Last year’s Cook Inlet areawide sale drew more than half a million dollars in high bonus bids, with 18 tracts sold.

$1,527 per acre

William C. Kilpatrick had the highest per-acre bid at the sale, $1,527.05 an acre, a total bid of $7,635.25 for five-acre tract 597 which is surrounded by Ivan River unit acreage. According to state records Kilpatrick currently holds no oil and gas lease acreage.

The minimum required bid at the Cook Inlet sale was $10 an acre except for tract 597, for which the minimum bid was $1,000 an acre.

Jonne Slemons, division section chief for oil and gas leasing, said at the bid reading that Ivan River unit operator Chevron has filed an application to exclude tract 597 from an Ivan River participating area, but the application is not yet complete.

Alaskan New Energy LLC took two tracts, bidding $15.33 an acre for tract 244 and $13.33 an acre for tract 251, adjacent tracts off West Forelands in waters south of the Trading Bay unit, a total of $73,369.30.

Alaskan New Energy has no current state acreage position.

A bidding partnership of 50 percent Nick Stepovich, 25 percent Daniel R. Gilbertson and 25 percent Alaska LLC, took tract 349, bidding $11.33 an acre, a total bid of $29,004.80, for the acreage south of the Kitchen Lights unit in mid-Cook Inlet.

The three were part of a bidding group that took an onshore tract northwest of West Forelands in the state’s 2006 Cook Inlet areawide lease sale.

Chevron applies to take tract out of PA

Cook Inlet tract 597 is completely surrounded by leases included in the Ivan River unit and Chevron has filed an application to exclude the five-acre tract from the participating area.

The April 15 application from Chevron is for revision of the Ivan River gas pool No. 1 participating area and for establishment of separate participating areas for the Tyonek and Sterling-Beluga formations.

A producing gas well was drilled at the field in 1966 and shut-in; the unit was approved in 1967 and was contracted in 1969 when the Ivan River gas pool No. 1 participating area was formed.
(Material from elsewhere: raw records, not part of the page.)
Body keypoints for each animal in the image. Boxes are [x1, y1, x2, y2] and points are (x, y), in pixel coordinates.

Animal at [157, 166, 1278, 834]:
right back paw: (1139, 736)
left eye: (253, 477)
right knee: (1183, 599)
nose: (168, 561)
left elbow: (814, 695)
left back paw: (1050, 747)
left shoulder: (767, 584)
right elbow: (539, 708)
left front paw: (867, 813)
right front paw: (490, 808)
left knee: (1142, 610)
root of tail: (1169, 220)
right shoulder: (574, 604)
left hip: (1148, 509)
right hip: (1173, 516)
Chevron said in its application that the participating area was “established on the basis of the known aerial extent of the Tyonek formation.”

Based on well data and seismic interpretation, the Ivan River unit was expanded and the Gas Pool No. 1 PA was revised in 1978.
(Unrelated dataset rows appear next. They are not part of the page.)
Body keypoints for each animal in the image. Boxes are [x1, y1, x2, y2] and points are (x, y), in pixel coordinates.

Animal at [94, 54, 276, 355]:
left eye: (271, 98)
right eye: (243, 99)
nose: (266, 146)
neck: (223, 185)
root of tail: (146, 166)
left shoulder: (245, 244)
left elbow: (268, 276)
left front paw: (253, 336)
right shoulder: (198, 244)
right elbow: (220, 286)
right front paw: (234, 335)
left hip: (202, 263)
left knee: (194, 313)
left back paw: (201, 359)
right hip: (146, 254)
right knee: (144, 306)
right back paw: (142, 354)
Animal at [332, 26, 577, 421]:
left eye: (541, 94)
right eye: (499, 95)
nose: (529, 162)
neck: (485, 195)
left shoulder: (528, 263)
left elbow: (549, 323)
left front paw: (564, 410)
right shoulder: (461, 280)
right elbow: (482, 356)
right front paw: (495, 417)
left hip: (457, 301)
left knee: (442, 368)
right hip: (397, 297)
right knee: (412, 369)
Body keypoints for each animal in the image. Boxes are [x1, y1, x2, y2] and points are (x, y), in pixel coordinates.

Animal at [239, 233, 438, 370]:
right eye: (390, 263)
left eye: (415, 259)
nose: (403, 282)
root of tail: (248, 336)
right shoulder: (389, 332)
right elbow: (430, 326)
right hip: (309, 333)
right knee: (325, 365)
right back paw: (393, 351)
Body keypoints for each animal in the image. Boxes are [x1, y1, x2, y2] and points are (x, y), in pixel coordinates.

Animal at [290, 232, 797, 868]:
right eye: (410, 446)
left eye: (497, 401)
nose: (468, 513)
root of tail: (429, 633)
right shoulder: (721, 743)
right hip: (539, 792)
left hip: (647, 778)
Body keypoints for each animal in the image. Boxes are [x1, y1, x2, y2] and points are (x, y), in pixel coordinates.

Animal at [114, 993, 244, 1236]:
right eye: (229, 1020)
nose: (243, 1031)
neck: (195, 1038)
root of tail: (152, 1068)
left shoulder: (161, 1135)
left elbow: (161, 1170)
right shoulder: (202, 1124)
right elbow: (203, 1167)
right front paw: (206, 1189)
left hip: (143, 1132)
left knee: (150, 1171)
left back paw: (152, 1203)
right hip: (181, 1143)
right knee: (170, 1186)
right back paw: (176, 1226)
The Ivan River unit 44-36 well was spud and completed as a Sterling-Beluga producer in 1993.

Unocal had been the operator at Ivan River and when it merged with Chevron in 2005 Chevron legacy seismic data became available.

New well drilled recently

A new well was drilled this past winter, Chevron told the state, and data from that well along with previous seismic and well data allowed the company to outline separate participating areas for the Tyonek and Sterling-Beluga formations.

In its application Chevron said both the Ivan River unit agreement and state regulations require separate participating areas for separate pools or reservoirs, except where all unit owners agree to combined production. State regulations require separate participating areas for separate formations “except where there is consent by and among the commissioner and all working interest owners.”

To date, production from separate formations in the Ivan River unit has been allocated to one common participating area, but the company said it “does not consent to this allocation methodology, and desires to establish separate participating areas for the Tyonek and Sterling-Beluga formations.”

Chevron said creating separate participating areas is consistent with the approach the state took in a recent decision on the Stump Lake unit, when the state separated the Stump Lake gas pool No. 1 participating area into two participating areas, the Beluga and Sterling gas PA and the Tyonek gas PA.